* [ACTIONS TO TAKE]
1/ In the pull request text, which pull request supersedes this one?
2/ Swap "coche" for "vehículo" in the rows, starting at the beginning of the rows and ending at the line containing "de nuestros puntos", and leave the pictures out of your answer.
START SOURCE PASSAGE
Allow addition of unreleased INRB data #255

Closed jameshadfield closed 1 week ago

jameshadfield commented 6 months ago

These changes are to allow addition of private metadata + sequences to be spiked into the build (after filtering but prior to subsampling). They are intended for use by INRB using an excel + fasta file which they maintain. As such, these changes probably shouldn't be merged into our canonical mpox repo, but perhaps we fork the repo into the INRB organisation and maintain these (small) changes there?

If you have access to the test xlsx + fasta (see this internal slack thread) then you can run from within the phylogenetic directory via:

  1. python scripts/curate_private_data.py --sequences <fasta file> --xlsx <xlsx file> --remap-columns 'accession:accession' 'accession:strain' 'collection date:date' 'province:division' 'health zone:location' --fasta-header-idx 1
  2. nextstrain build . --configfile defaults/clade-i/config.yaml --config private_data=true auspice_config=defaults/clade-i/auspice_config_inrb.json -f results/clade-i/good_metadata_combined.tsv auspice/mpox_clade-I.json

to do

jameshadfield commented 1 week ago

Superseded by #287

Do you want to allow users to configure those names in the workflow config file?

Done in #287 - thanks for the suggestion
END SOURCE PASSAGE
START DATA FOR ANALYSIS
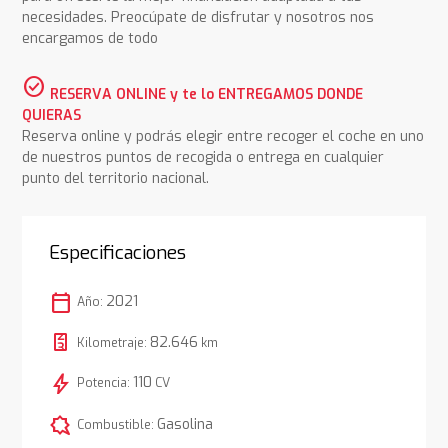
necesidades. Preocúpate de disfrutar y nosotros nos
encargamos de todo
check_circle
RESERVA ONLINE y te lo ENTREGAMOS DONDE
QUIERAS
Reserva online y podrás elegir entre recoger el coche en uno
de nuestros puntos de recogida o entrega en cualquier
punto del territorio nacional.
Especificaciones
calendar_today
2021
Año:
82.646
Kilometraje:
km
bolt
110
Potencia:
CV
comic_bubble
Gasolina
Combustible:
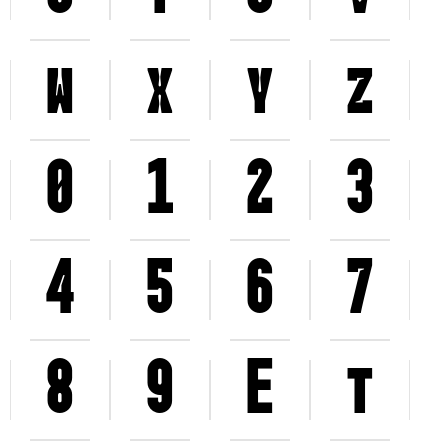
w
x
y
z
0
1
2
3
4
5
6
7
8
9
E
t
END DATA FOR ANALYSIS
* [ANSWER SECTION]
1/ #287

2/
necesidades. Preocúpate de disfrutar y nosotros nos
encargamos de todo
check_circle
RESERVA ONLINE y te lo ENTREGAMOS DONDE
QUIERAS
Reserva online y podrás elegir entre recoger el vehículo en uno
de nuestros puntos de recogida o entrega en cualquier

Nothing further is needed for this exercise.